::: Supplied information :::

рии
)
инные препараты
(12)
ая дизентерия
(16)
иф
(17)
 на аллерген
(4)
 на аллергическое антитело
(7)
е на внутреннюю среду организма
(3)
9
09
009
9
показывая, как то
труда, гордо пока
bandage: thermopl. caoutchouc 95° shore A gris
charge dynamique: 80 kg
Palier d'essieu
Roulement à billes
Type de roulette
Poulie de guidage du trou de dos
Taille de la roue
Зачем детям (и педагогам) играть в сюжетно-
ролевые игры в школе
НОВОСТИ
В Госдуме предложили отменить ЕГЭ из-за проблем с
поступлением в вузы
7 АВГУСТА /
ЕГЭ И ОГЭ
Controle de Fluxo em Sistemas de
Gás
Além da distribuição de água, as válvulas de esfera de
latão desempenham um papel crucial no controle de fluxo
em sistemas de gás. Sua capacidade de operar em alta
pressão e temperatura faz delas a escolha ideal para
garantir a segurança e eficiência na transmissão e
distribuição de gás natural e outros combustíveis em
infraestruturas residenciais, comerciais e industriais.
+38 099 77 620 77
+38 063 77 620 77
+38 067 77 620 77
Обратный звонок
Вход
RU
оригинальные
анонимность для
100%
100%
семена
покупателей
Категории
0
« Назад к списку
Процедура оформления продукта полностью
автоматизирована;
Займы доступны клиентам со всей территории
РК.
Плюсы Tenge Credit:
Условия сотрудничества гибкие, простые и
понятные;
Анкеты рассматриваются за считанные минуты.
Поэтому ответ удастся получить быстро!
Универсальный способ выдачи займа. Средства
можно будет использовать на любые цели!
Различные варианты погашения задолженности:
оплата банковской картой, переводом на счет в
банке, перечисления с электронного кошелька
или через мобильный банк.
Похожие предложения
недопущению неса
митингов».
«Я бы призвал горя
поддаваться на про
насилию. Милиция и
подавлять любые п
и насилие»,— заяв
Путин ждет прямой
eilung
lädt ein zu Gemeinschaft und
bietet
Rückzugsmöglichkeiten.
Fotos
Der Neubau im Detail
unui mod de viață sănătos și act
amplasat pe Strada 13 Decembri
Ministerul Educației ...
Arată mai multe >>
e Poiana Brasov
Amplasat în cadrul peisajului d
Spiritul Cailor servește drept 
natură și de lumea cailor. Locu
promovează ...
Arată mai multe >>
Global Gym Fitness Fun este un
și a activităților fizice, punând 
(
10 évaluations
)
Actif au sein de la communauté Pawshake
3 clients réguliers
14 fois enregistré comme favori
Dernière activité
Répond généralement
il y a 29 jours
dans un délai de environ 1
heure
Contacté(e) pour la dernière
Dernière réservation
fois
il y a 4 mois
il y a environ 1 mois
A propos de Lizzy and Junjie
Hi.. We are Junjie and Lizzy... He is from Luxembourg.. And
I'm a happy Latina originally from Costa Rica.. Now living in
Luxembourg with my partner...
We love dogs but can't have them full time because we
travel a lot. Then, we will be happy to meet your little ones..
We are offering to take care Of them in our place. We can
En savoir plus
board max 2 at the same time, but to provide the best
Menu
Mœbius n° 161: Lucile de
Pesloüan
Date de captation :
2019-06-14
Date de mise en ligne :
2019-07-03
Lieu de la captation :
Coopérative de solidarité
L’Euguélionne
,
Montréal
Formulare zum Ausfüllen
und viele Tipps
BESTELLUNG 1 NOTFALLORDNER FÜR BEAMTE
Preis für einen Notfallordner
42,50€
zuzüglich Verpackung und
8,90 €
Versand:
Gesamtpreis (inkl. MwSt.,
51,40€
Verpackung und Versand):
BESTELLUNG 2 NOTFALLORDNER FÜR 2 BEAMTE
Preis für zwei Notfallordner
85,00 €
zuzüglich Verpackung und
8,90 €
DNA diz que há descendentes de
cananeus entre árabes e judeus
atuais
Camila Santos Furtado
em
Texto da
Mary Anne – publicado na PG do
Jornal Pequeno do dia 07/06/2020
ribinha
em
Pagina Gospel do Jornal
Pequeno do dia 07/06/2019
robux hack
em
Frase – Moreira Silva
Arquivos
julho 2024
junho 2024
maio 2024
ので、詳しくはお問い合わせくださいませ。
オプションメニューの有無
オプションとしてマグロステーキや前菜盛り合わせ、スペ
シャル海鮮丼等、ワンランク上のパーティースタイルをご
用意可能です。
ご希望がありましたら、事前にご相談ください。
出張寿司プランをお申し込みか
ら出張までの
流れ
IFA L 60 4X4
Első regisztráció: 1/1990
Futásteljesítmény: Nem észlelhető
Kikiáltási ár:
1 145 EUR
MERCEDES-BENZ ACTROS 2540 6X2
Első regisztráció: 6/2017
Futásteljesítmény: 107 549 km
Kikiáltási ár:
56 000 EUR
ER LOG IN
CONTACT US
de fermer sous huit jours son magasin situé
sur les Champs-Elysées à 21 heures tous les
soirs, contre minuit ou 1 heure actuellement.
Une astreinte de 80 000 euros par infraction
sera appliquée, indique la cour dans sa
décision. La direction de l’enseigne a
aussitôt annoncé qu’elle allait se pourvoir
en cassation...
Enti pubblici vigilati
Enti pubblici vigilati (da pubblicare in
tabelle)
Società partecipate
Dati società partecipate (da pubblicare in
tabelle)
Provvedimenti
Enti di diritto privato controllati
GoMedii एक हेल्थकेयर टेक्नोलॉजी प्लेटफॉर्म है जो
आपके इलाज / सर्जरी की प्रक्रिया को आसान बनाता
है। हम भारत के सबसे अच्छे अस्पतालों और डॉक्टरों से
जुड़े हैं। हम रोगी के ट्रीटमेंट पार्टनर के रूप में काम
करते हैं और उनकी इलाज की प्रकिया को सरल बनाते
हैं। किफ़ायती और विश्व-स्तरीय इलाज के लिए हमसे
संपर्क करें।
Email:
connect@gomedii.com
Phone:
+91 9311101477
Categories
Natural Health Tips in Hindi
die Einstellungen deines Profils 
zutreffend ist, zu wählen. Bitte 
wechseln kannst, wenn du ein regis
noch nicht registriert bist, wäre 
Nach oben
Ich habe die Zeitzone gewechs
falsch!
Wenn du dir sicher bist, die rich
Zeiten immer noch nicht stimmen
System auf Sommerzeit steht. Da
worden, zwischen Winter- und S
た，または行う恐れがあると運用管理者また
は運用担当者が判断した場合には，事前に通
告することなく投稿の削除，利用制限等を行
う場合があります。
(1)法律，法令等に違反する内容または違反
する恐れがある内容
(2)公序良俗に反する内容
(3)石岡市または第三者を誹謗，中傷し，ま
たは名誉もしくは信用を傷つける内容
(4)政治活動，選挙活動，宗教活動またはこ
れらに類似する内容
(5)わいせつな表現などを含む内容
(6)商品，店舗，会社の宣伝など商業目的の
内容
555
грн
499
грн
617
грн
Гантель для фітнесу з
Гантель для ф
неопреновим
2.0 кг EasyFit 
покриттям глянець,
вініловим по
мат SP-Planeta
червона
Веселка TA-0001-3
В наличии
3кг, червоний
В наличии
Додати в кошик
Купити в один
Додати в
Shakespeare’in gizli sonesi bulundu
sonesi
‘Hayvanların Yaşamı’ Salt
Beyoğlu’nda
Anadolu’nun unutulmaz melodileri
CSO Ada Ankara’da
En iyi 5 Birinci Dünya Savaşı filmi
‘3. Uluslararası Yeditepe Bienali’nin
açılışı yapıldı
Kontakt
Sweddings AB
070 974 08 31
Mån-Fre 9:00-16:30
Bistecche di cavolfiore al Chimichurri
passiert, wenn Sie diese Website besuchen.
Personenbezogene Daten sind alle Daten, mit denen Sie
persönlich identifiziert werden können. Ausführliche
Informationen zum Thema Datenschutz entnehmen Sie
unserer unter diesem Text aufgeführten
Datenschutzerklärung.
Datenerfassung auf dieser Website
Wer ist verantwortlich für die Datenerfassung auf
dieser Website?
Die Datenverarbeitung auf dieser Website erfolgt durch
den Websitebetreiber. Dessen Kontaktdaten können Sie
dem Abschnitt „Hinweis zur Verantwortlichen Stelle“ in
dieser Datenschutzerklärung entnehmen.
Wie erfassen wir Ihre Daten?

:::

Exercise prompt ->
The word "Junjie" appears in some of the lines above. Copy those lines.

Task response ->
A propos de Lizzy and Junjie
Hi.. We are Junjie and Lizzy... He is from Luxembourg.. And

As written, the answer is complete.